Наконец показался конец коридора, перегороженный решёткой. Она была незаперта, и Альда просто толкнула её. Решётка открылась совершенно бесшумно. Такая старая и тяжёлая штуковина должна была громыхнуть, заскрипеть, издать ещё какой-то звук, и по противоестественной тишине Эстос понял, что теперь они уж точно вошли в сам храм.

Они попали в просторный зал, почти пустой, если не считать двух длинных столов и расставленных вокруг стульев. За одним из столов сидел жрец Двора Смерти. Спутанные седые волосы падали ему на лицо и опускались едва ли не до стоявшей перед ним тарелки с варёными овощами.

Жрец посмотрел на них, но если он и узнал Альду, то на его лице ничего не отразилось — ни узнавания, ни удивления.

Когда Альда подошла к нему, он перевёл глаза на Эстоса. Глаза были пустыми — но зато враждебности в них не было.

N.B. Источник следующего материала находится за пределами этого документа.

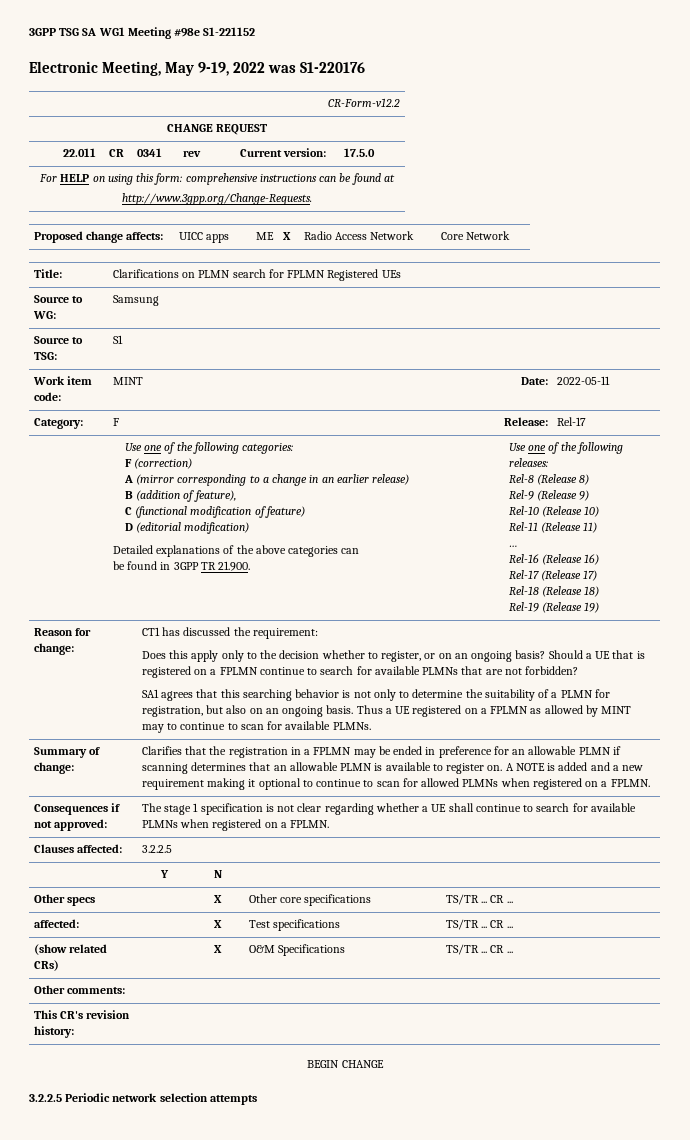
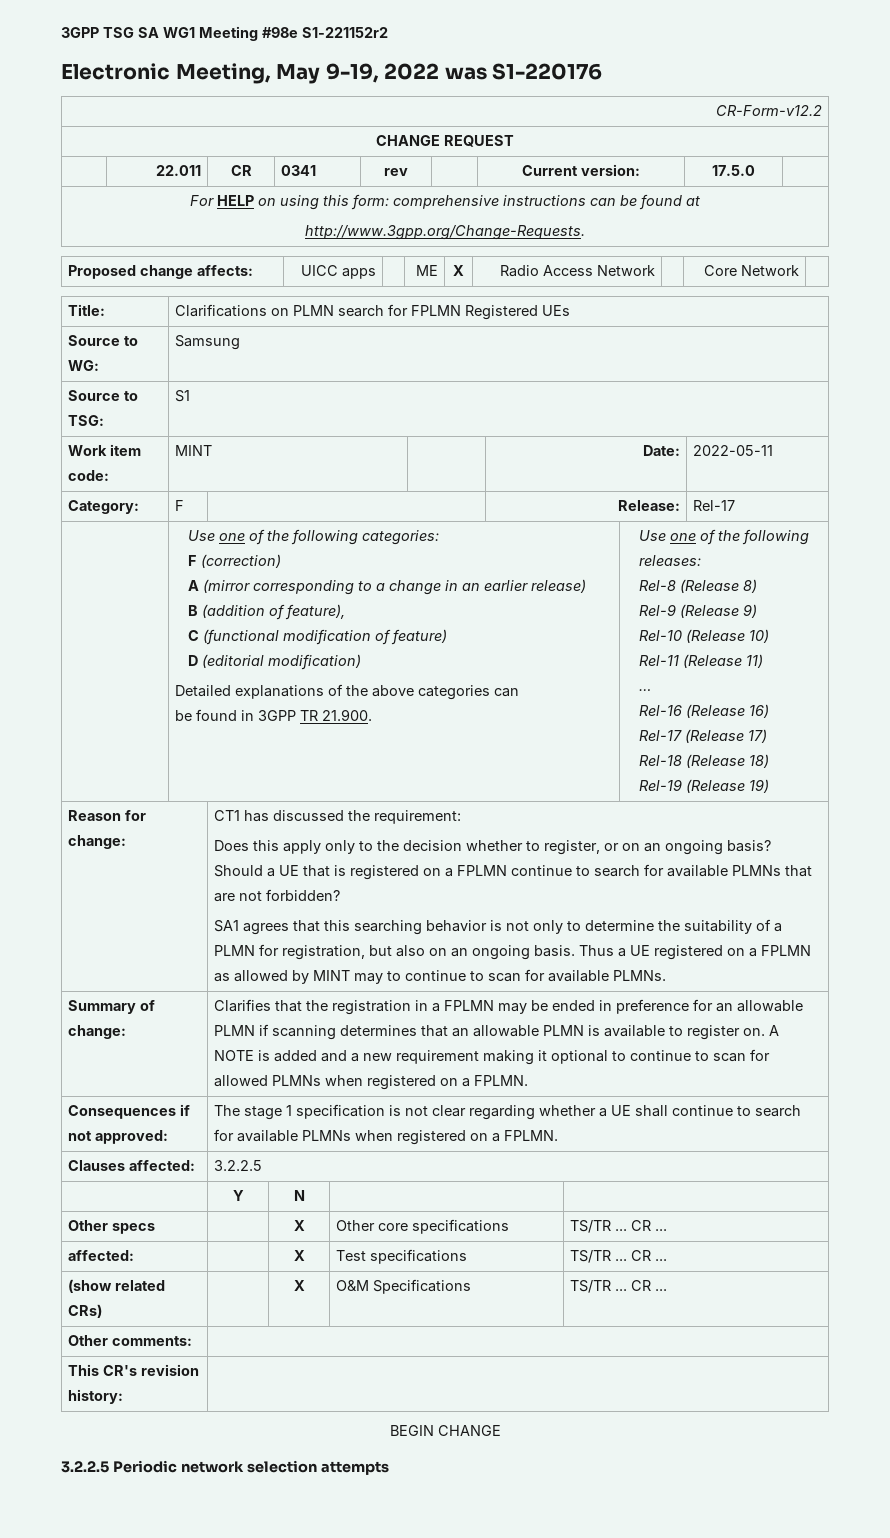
[203,27,256,36] S1-221152 -> [302,27,388,38] S1-221152r2

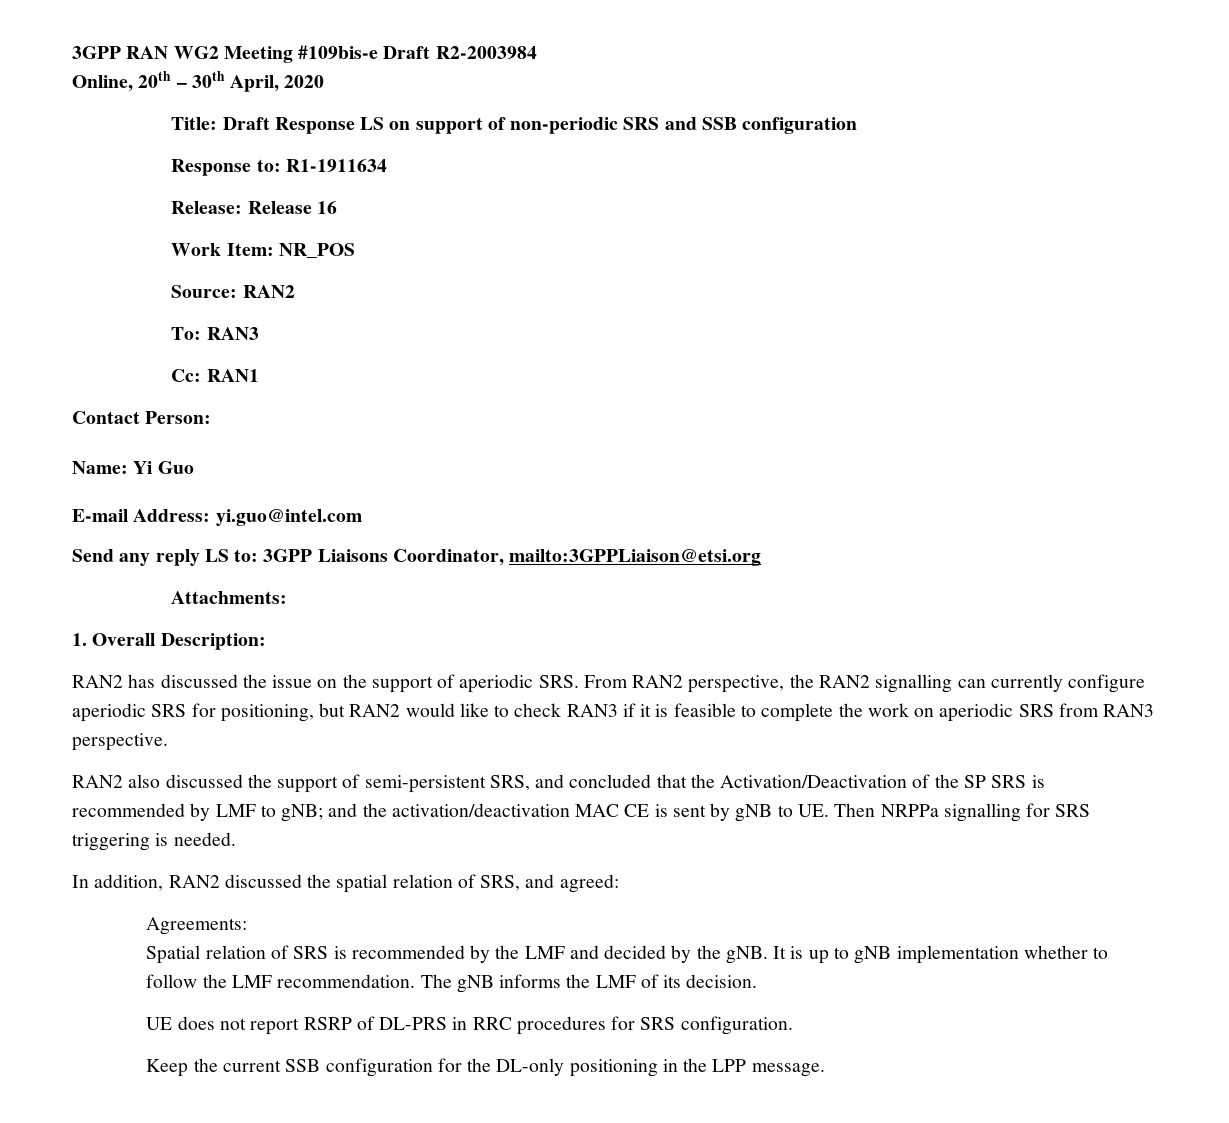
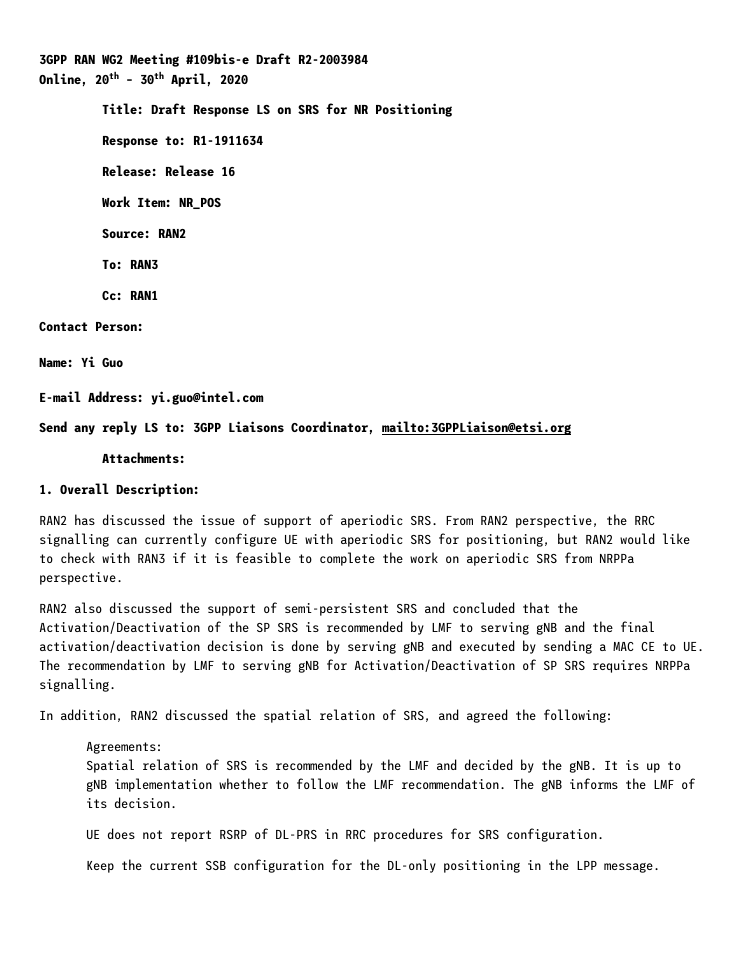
[415,117,858,134] support of non-periodic SRS and SSB configuration -> [297,103,453,117] SRS for NR Positioning
[317,674,367,688] on the -> [242,514,257,526] of
[818,675,870,688] RAN2 -> [634,515,655,526] RRC
(1146, 683) none -> [284,533,333,545] UE with
(562, 710) none -> [102,552,130,563] with
[1103,704,1155,717] RAN3 -> [599,553,634,564] NRPPa
[489,775,530,791] SRS, -> [396,603,417,614] SRS
[281,803,1091,822] [72,832,236,851] gNB; and the activation/deactivation MAC CE is sent by gNB to UE. Then NRPPa signalling for SRS triggering is needed. -> [480,621,655,635] [39,640,704,654] [39,659,690,673] [39,678,116,692] serving gNB and the final activation/deactivation decision is done by serving gNB and executed by sending a MAC CE to UE. The recommendation by LMF to serving gNB for Activation/Deactivation of SP SRS requires NRPPa signalling.
[559,874,619,893] agreed: -> [466,709,613,723] agreed the following:

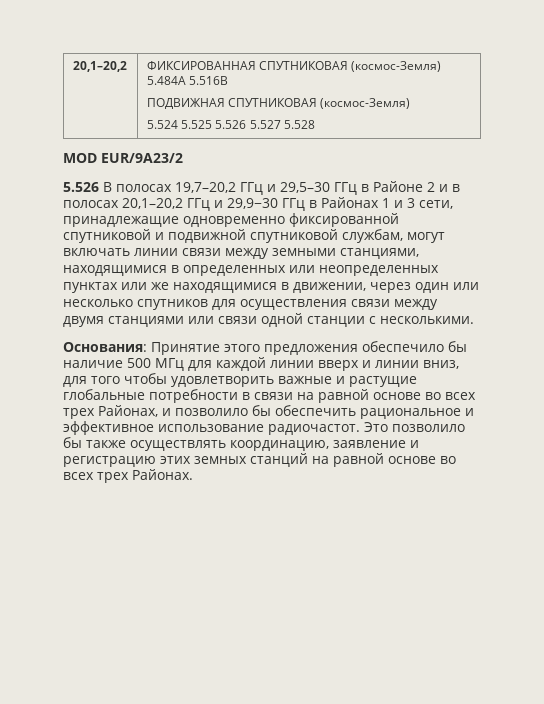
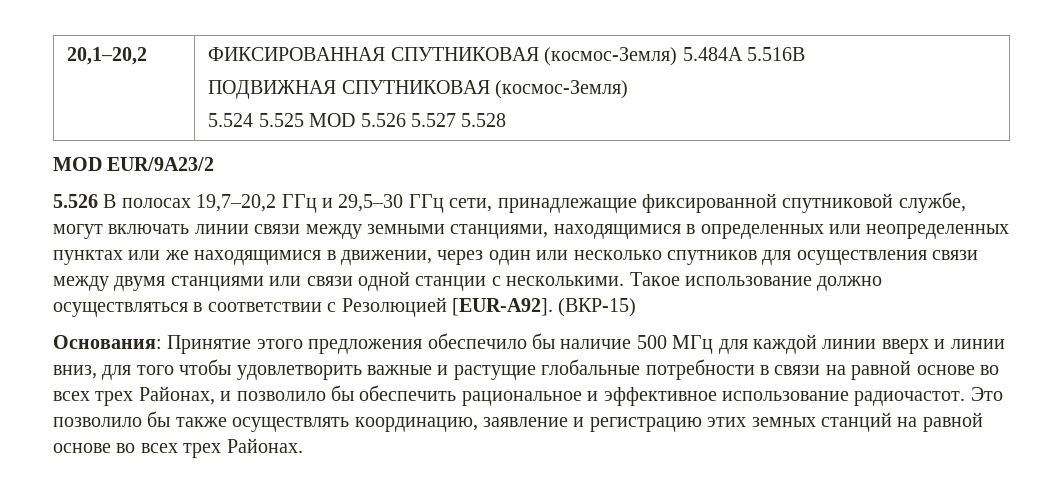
(213, 124) none -> [309,113,356,127] MOD
[361,181,460,192] [63,197,415,211] в Районе 2 и в полосах 20,1–20,2 ГГц и 29,9−30 ГГц в Районах 1 и 3 -> (444, 203) none
[183,216,285,227] одновременно -> (637, 205) none
[155,229,403,243] и подвижной спутниковой службам, -> [898,192,966,213] службе,
(474, 320) none -> [629,272,883,291] [53,297,637,317] Такое использование должно осуществляться в соответствии с Резолюцией [EUR-A92]. (ВКР-15)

Эстос хотел по привычке произнести приветствие, но вовремя опомнился: жрецов Двора Смерти не приветствовали, с ними только прощались, тогда как со служителями Двора Жизни всё было наоборот: их приветствовали, но уходя никогда не прощались.

— Вы знаете, что это? — спросил Эстос, поднимая рукав и указывая на своё запястье. — Татуировка наречённых. У вас должны быть книги, в которых описано, как она наносится. Нам нужно их найти.

Жрец отставил тарелку, а потом встал и пошёл в дверям из обеденной залы.

— Идём, он зовёт нас, — пояснила Альда.

На этот раз шли они недолго: пересекли пустую комнату с очагом посередине и короткий коридор и оказались в огромном зале, где темноту едва-едва разбавлял тусклый свет свечей, расставленных на полу безо всякого порядка. Вдоль стен скользили серые тени — Эстос надеялся, что людей. Страха он не чувствовал. Его словно что-то вело, и он знал, ощущал, что так и надо.

— Не похоже на библиотеку, — сказал Эстос, пытаясь рассмотреть хоть что-то в густом сумраке.

— Это святилище, — прошептала Альда.

Жрец куда-то исчез, но и без него Эстос уверенно шёл вперёд, пока не оказался возле светлой стены, в самом низу которой виднелось что-то чёрное, вроде норы или лаза. Оттуда тянуло холодом.

— И что дальше? — спросил он Альду, которая шла рядом.

— Подождём, — неуверенно ответила та. — Нас привели к верховному жрецу.

Они ждали в полной тишине. Иногда по стене перед ними пробегали тени, словно что-то двигалось за их спинами, но Альда сказала не оборачиваться.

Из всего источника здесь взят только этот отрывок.